[Collected data entries]
----------

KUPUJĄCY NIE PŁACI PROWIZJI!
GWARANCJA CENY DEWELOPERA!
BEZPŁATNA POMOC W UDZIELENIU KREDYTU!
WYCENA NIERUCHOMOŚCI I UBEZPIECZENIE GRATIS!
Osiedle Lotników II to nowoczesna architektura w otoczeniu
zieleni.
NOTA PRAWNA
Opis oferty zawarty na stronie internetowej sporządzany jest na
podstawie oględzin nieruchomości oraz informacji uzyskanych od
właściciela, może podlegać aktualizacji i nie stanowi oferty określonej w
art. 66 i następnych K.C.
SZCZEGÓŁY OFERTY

----------

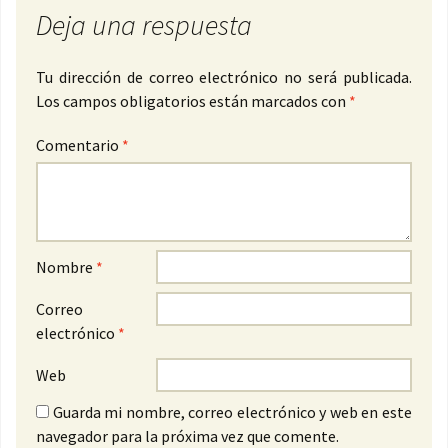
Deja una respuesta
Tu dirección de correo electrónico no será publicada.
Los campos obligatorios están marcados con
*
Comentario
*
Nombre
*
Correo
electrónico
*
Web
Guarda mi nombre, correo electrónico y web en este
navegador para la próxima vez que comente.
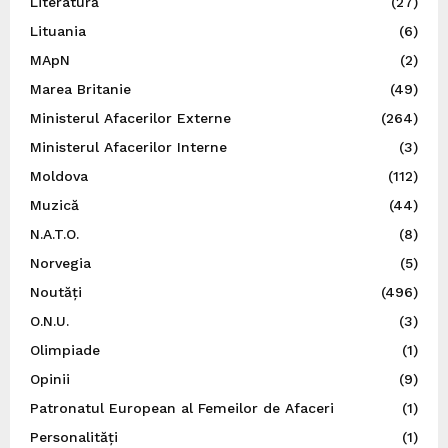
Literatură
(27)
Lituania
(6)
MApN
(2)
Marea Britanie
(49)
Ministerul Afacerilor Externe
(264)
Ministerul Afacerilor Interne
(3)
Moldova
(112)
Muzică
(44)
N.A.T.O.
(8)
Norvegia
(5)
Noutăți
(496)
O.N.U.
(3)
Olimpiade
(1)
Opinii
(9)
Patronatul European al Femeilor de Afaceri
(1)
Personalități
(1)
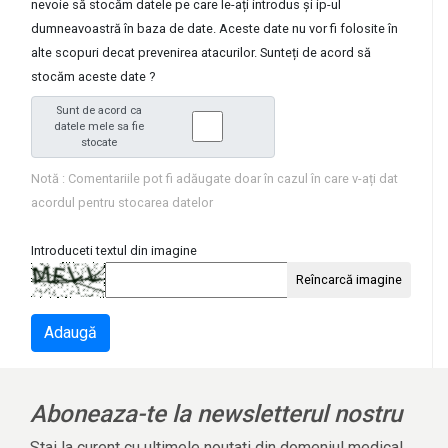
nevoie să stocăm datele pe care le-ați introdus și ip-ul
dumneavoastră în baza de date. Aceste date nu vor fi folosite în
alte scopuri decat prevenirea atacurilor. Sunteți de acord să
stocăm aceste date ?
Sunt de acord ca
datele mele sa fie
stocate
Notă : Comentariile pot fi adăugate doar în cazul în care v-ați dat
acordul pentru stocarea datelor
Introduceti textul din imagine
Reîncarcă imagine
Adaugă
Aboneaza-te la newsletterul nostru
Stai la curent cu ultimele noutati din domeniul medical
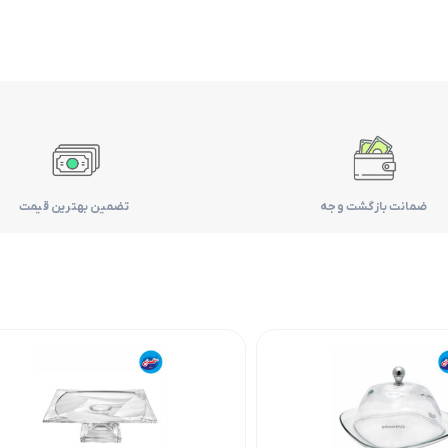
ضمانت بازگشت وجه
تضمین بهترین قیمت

----------

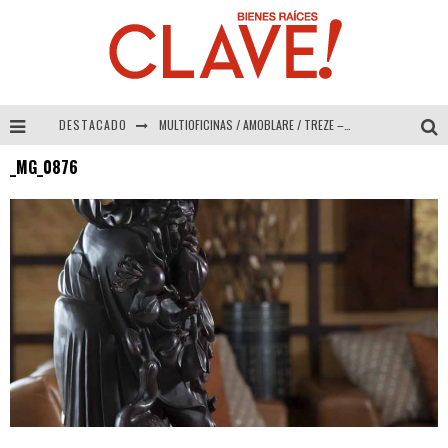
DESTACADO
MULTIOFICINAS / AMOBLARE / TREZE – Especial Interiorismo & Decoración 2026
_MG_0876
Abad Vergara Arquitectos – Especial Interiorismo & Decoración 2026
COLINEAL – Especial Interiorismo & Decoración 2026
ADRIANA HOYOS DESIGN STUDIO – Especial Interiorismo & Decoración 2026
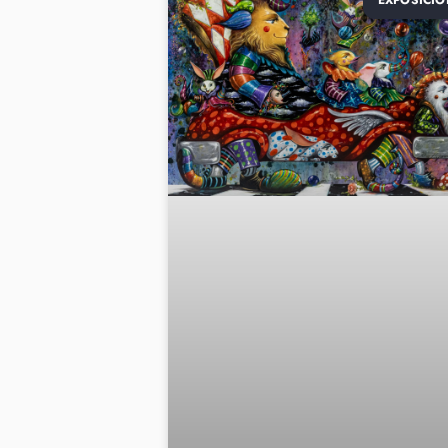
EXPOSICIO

----------

* WHAT NEEDS TO BE DONE
Rewrite the records starting with the line with "Deja una respuesta" and going on through the line with "navegador para la próxima vez que comente.", substituting "dispositivo" for "navegador" and leaving everything else unchanged.

* PROBLEM SOLUTION
Deja una respuesta
Tu dirección de correo electrónico no será publicada.
Los campos obligatorios están marcados con
*
Comentario
*
Nombre
*
Correo
electrónico
*
Web
Guarda mi nombre, correo electrónico y web en este
dispositivo para la próxima vez que comente.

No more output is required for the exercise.